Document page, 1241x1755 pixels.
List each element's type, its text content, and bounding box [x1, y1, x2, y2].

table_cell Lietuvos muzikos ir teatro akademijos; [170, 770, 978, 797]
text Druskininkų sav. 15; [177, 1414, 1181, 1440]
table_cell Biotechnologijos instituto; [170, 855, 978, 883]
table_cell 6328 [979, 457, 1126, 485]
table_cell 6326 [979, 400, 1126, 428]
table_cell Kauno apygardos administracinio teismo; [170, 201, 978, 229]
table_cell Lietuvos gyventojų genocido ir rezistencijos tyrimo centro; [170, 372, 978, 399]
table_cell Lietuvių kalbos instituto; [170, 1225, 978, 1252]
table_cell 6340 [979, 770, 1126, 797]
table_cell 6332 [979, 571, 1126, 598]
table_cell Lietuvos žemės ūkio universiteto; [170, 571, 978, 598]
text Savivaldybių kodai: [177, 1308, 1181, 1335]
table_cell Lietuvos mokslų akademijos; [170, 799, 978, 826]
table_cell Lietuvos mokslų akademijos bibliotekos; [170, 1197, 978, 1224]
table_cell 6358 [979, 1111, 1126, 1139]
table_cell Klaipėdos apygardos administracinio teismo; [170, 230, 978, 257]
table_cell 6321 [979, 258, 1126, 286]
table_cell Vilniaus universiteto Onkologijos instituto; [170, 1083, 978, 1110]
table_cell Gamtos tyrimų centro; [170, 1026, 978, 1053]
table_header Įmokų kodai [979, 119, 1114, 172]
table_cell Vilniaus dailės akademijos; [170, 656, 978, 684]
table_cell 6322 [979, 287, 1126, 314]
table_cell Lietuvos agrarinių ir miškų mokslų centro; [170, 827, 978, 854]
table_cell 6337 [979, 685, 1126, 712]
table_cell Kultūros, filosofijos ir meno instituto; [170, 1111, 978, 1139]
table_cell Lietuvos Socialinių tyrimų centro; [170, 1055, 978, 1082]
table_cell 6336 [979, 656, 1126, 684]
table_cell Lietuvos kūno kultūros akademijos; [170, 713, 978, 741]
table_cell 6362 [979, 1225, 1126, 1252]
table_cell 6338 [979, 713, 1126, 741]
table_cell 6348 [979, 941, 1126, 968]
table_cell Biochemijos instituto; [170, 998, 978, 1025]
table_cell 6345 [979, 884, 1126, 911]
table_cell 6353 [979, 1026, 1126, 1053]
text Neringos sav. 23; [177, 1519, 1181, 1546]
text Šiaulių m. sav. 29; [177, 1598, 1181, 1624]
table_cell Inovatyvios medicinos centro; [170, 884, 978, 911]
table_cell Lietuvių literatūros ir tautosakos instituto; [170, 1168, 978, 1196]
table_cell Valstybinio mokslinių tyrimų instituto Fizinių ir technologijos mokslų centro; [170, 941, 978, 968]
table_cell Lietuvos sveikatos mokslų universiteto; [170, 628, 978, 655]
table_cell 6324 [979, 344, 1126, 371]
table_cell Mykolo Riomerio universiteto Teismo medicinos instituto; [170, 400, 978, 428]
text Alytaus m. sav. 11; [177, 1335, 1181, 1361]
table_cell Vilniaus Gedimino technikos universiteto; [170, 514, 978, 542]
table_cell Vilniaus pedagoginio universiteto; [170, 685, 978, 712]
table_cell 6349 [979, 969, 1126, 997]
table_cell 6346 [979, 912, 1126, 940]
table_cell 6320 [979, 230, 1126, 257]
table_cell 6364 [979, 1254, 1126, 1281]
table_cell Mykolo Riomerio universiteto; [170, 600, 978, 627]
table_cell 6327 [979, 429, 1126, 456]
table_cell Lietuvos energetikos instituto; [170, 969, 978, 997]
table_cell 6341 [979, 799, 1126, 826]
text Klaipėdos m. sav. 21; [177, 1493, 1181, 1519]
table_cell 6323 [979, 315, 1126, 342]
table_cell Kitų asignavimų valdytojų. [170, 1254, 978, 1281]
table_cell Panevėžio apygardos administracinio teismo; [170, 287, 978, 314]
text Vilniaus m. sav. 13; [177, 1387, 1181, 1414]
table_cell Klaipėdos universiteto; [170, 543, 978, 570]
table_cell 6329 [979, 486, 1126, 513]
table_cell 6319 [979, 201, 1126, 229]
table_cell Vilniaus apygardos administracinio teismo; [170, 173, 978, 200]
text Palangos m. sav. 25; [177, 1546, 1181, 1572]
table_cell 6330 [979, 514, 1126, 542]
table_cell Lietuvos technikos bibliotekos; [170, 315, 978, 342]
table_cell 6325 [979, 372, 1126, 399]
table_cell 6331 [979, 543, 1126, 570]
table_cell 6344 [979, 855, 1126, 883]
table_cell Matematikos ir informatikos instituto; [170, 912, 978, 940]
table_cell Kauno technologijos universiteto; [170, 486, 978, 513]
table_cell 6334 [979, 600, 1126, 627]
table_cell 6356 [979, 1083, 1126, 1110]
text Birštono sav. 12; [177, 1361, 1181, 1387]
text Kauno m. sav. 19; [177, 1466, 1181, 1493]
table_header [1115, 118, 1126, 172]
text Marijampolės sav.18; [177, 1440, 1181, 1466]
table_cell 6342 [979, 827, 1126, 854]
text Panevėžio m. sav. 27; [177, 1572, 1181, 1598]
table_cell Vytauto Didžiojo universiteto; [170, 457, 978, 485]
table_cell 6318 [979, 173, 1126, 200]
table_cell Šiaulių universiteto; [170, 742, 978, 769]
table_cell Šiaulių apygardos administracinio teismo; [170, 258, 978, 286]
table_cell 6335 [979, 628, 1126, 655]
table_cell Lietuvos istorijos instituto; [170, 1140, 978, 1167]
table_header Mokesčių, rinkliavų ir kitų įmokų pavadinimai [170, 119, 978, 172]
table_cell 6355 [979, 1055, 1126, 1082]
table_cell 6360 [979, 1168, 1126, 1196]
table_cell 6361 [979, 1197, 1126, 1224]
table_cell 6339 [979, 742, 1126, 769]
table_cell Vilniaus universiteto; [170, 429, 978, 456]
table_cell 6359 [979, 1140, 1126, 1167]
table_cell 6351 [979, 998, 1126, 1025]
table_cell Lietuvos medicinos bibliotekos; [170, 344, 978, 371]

WORK TO DO →
Retype every line of the items above, keeping each character, number and punctuation mark unchanged.

THE SOLUTION →
Document page, 1241x1755 pixels.
List each element's type, its text content, and bounding box [x1, y1, x2, y2].

table_cell Lietuvos muzikos ir teatro akademijos; [170, 770, 978, 797]
text Druskininkų sav. 15; [177, 1414, 1181, 1440]
table_cell Biotechnologijos instituto; [170, 855, 978, 883]
table_cell 6328 [979, 457, 1126, 485]
table_cell 6326 [979, 400, 1126, 428]
table_cell Kauno apygardos administracinio teismo; [170, 201, 978, 229]
table_cell Lietuvos gyventojų genocido ir rezistencijos tyrimo centro; [170, 372, 978, 399]
table_cell Lietuvių kalbos instituto; [170, 1225, 978, 1252]
table_cell 6340 [979, 770, 1126, 797]
table_cell 6332 [979, 571, 1126, 598]
table_cell Lietuvos žemės ūkio universiteto; [170, 571, 978, 598]
text Savivaldybių kodai: [177, 1308, 1181, 1335]
table_cell Lietuvos mokslų akademijos; [170, 799, 978, 826]
table_cell Lietuvos mokslų akademijos bibliotekos; [170, 1197, 978, 1224]
table_cell 6358 [979, 1111, 1126, 1139]
table_cell Klaipėdos apygardos administracinio teismo; [170, 230, 978, 257]
table_cell 6321 [979, 258, 1126, 286]
table_cell Vilniaus universiteto Onkologijos instituto; [170, 1083, 978, 1110]
table_cell Gamtos tyrimų centro; [170, 1026, 978, 1053]
table_header Įmokų kodai [979, 119, 1114, 172]
table_cell Vilniaus dailės akademijos; [170, 656, 978, 684]
table_cell 6322 [979, 287, 1126, 314]
table_cell Lietuvos agrarinių ir miškų mokslų centro; [170, 827, 978, 854]
table_cell 6337 [979, 685, 1126, 712]
table_cell Kultūros, filosofijos ir meno instituto; [170, 1111, 978, 1139]
table_cell Lietuvos Socialinių tyrimų centro; [170, 1055, 978, 1082]
table_cell 6336 [979, 656, 1126, 684]
table_cell Lietuvos kūno kultūros akademijos; [170, 713, 978, 741]
table_cell 6362 [979, 1225, 1126, 1252]
table_cell 6338 [979, 713, 1126, 741]
table_cell 6348 [979, 941, 1126, 968]
table_cell Biochemijos instituto; [170, 998, 978, 1025]
table_cell 6345 [979, 884, 1126, 911]
table_cell 6353 [979, 1026, 1126, 1053]
text Neringos sav. 23; [177, 1519, 1181, 1546]
text Šiaulių m. sav. 29; [177, 1598, 1181, 1624]
table_cell Inovatyvios medicinos centro; [170, 884, 978, 911]
table_cell Lietuvių literatūros ir tautosakos instituto; [170, 1168, 978, 1196]
table_cell Valstybinio mokslinių tyrimų instituto Fizinių ir technologijos mokslų centro; [170, 941, 978, 968]
table_cell Lietuvos sveikatos mokslų universiteto; [170, 628, 978, 655]
table_cell 6324 [979, 344, 1126, 371]
table_cell Mykolo Riomerio universiteto Teismo medicinos instituto; [170, 400, 978, 428]
text Alytaus m. sav. 11; [177, 1335, 1181, 1361]
table_cell Vilniaus Gedimino technikos universiteto; [170, 514, 978, 542]
table_cell Vilniaus pedagoginio universiteto; [170, 685, 978, 712]
table_cell 6349 [979, 969, 1126, 997]
table_cell 6346 [979, 912, 1126, 940]
table_cell 6320 [979, 230, 1126, 257]
table_cell 6364 [979, 1254, 1126, 1281]
table_cell Mykolo Riomerio universiteto; [170, 600, 978, 627]
table_cell 6327 [979, 429, 1126, 456]
table_cell Lietuvos energetikos instituto; [170, 969, 978, 997]
table_cell 6341 [979, 799, 1126, 826]
text Klaipėdos m. sav. 21; [177, 1493, 1181, 1519]
table_cell 6323 [979, 315, 1126, 342]
table_cell Kitų asignavimų valdytojų. [170, 1254, 978, 1281]
table_cell Panevėžio apygardos administracinio teismo; [170, 287, 978, 314]
text Vilniaus m. sav. 13; [177, 1387, 1181, 1414]
table_cell Klaipėdos universiteto; [170, 543, 978, 570]
table_cell 6329 [979, 486, 1126, 513]
table_cell 6319 [979, 201, 1126, 229]
table_cell Vilniaus apygardos administracinio teismo; [170, 173, 978, 200]
text Palangos m. sav. 25; [177, 1546, 1181, 1572]
table_cell 6330 [979, 514, 1126, 542]
table_cell Lietuvos technikos bibliotekos; [170, 315, 978, 342]
table_cell 6325 [979, 372, 1126, 399]
table_cell 6331 [979, 543, 1126, 570]
table_cell 6344 [979, 855, 1126, 883]
table_cell Matematikos ir informatikos instituto; [170, 912, 978, 940]
table_cell Kauno technologijos universiteto; [170, 486, 978, 513]
table_cell 6334 [979, 600, 1126, 627]
table_cell 6356 [979, 1083, 1126, 1110]
text Birštono sav. 12; [177, 1361, 1181, 1387]
text Kauno m. sav. 19; [177, 1466, 1181, 1493]
table_header [1115, 118, 1126, 172]
text Marijampolės sav.18; [177, 1440, 1181, 1466]
table_cell 6342 [979, 827, 1126, 854]
text Panevėžio m. sav. 27; [177, 1572, 1181, 1598]
table_cell Vytauto Didžiojo universiteto; [170, 457, 978, 485]
table_cell 6318 [979, 173, 1126, 200]
table_cell Šiaulių universiteto; [170, 742, 978, 769]
table_cell Šiaulių apygardos administracinio teismo; [170, 258, 978, 286]
table_cell 6335 [979, 628, 1126, 655]
table_cell Lietuvos istorijos instituto; [170, 1140, 978, 1167]
table_header Mokesčių, rinkliavų ir kitų įmokų pavadinimai [170, 119, 978, 172]
table_cell 6355 [979, 1055, 1126, 1082]
table_cell 6360 [979, 1168, 1126, 1196]
table_cell 6361 [979, 1197, 1126, 1224]
table_cell 6339 [979, 742, 1126, 769]
table_cell Vilniaus universiteto; [170, 429, 978, 456]
table_cell 6359 [979, 1140, 1126, 1167]
table_cell 6351 [979, 998, 1126, 1025]
table_cell Lietuvos medicinos bibliotekos; [170, 344, 978, 371]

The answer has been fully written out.